--- SELECTED TEXT ---

I’m using lefse to analyze a dataset comparing two groups and the Kingdom, Bacteria, was returned as significant. I think this in error because the only Kingdom in the dataset is “Bacteria.” The feature plot (below) for that hit shows 8/10 samples have an abundance of 1, but when I add up the values for the columns in the table manually I get 1 for all 10 samples (as expected for a relative abundance plot). I do have one Taxon that couldn’t be assigned past Bacteria (the rest are Bacteria|Phylum|…|family/genus), but the abundance of of the one assignment is not 1 in any of my samples (though it is 0 in two control samples), so I’m not sure if that assignment is the issue.
Can you help me understand why this hit is coming back as significant and why it’s not counting the abundance appropriately? And if it is the lone Bacteria assignment could you explain why it’s not being included in the overall Kingdom calculation of LEfSe?
I’d guess your data is from 16S sequencing? The issue here is that the feature named “Bacteria” confuses LEfSe - it won’t know it’s for an OTU classified under that taxon, vs. it’s the total abundance of Bacteria. Relabeling the feature to “Bacteria|OTU1” solved the issue on my end.
Will LEfSe have a problem as counting all three of these as Mollicutes_RF39 when it runs on Order? Should I be adding something to everything that terminates? I collapsed the table to the genus level before running in LEfSe, would I be needing to put |OTU# after each genus as well?
I believe so. However, if I understood you correctly, the table collapsed at genus level should only have two types of features a) genera and b) OTUs not classifiable to genus level and hence assigned to higher taxa. In this case, you can
a) assign OTU #s to those unclassified at genus, so that LEfSe doesn’t get confused with, say, family level abundances, or
b) simply replace taxonomy separators with something LEfSe won’t recognize. I believe “;” instead of “|” does the trick. In this way LEfSe will only test for these features, and not, say, family level features calculated from genus level abundances.

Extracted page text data
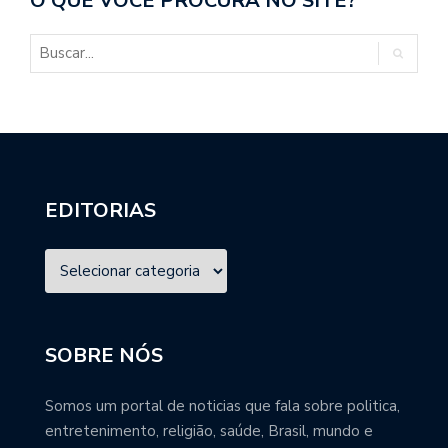
O QUE VOCÊ PROCURA NO SITE?
EDITORIAS
SOBRE NÓS
Somos um portal de noticias que fala sobre politica,
entretenimento, religião, saúde, Brasil, mundo e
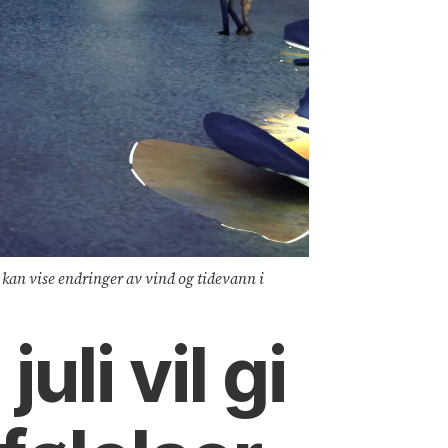
r kan vise endringer av vind og tidevann i
uli vil gi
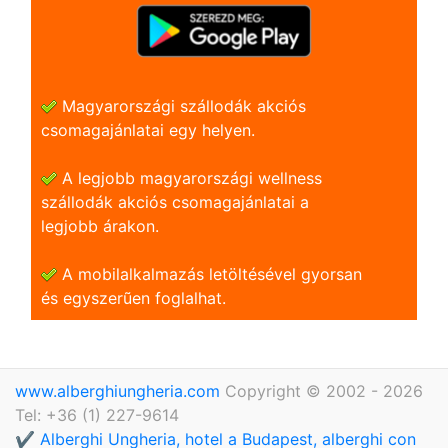
Magyarországi szállodák akciós
csomagajánlatai egy helyen.
A legjobb magyarországi wellness
szállodák akciós csomagajánlatai a
legjobb árakon.
A mobilalkalmazás letöltésével gyorsan
és egyszerũen foglalhat.
www.alberghiungheria.com
Copyright © 2002 - 2026
Tel: +36 (1) 227-9614
✔️ Alberghi Ungheria, hotel a Budapest, alberghi con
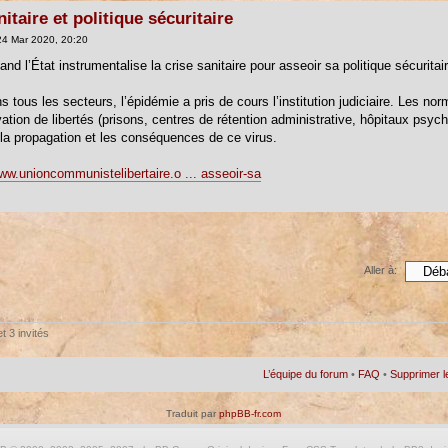
itaire et politique sécuritaire
4 Mar 2020, 20:20
and l’État instrumentalise la crise sanitaire pour asseoir sa politique sécuritai
tous les secteurs, l’épidémie a pris de cours l’institution judiciaire. Les no
ivation de libertés (prisons, centres de rétention administrative, hôpitaux psy
la propagation et les conséquences de ce virus.
www.unioncommunistelibertaire.o ... asseoir-sa
Aller à:
t 3 invités
L’équipe du forum
•
FAQ
•
Supprimer l
Traduit par
phpBB-fr.com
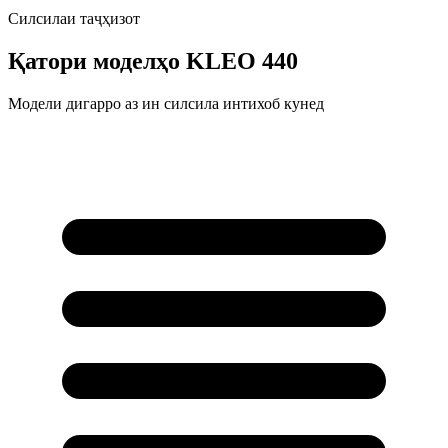
Силсилаи таҷҳизот
Қатори моделҳо
KLEO 440
Модели дигарро аз ин силсила интихоб кунед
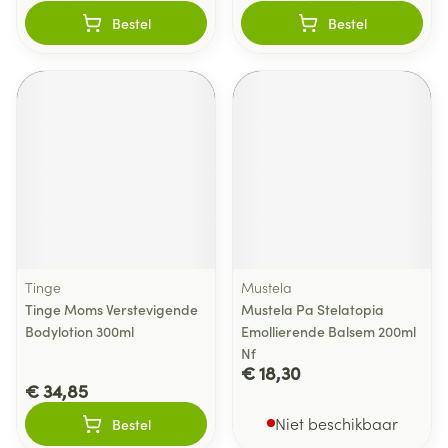
Bestel
Bestel
Tinge
Mustela
Tinge Moms Verstevigende
Mustela Pa Stelatopia
Bodylotion 300ml
Emollierende Balsem 200ml
Nf
€ 18,30
€ 34,85
Niet beschikbaar
Bestel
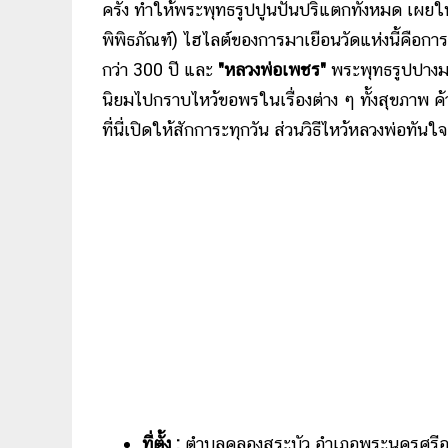
ครั้ง ทำให้พระพุทธรูปปูนปั้นปริแตกทั้งหมด เผยให
พิพิธภัณฑ์) ไฮไลต์ของการมาเยือนวัดแห่งนี้คือกา
กว่า 300 ปี และ
"หลวงพ่อเพชร"
พระพุทธรูปปางมาร
นิยมไปกราบไหว้ขอพรในเรื่องต่าง ๆ ทั้งสุขภาพ 
ที่นี่เปิดให้สักการะทุกวัน ส่วนวิธีไหว้หลวงพ่
ที่ตั้ง :
ตำบลคลองสระบัว อำเภอพระนครศรีอยุ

--- WORK INSTRUCTIONS ---
**a.** Restate as a brief list the paragraph of the LEfSe thread that begins "I'd guess your data is from 16S sequencing?", keeping its main facts.
**b.** In the LEfSe thread, which character is suggested as a replacement for the "|" taxonomy separator?
The extracted page text data is not required for any of the tasks.

--- WRITTEN RESPONSES ---
**a.**
- The data is presumably from 16S sequencing.
- A feature named "Bacteria" confuses LEfSe, which cannot tell whether it refers to an OTU classified under that taxon or to the total abundance of Bacteria.
- Relabeling the feature to "Bacteria|OTU1" solved the issue.

**b.** A semicolon (";").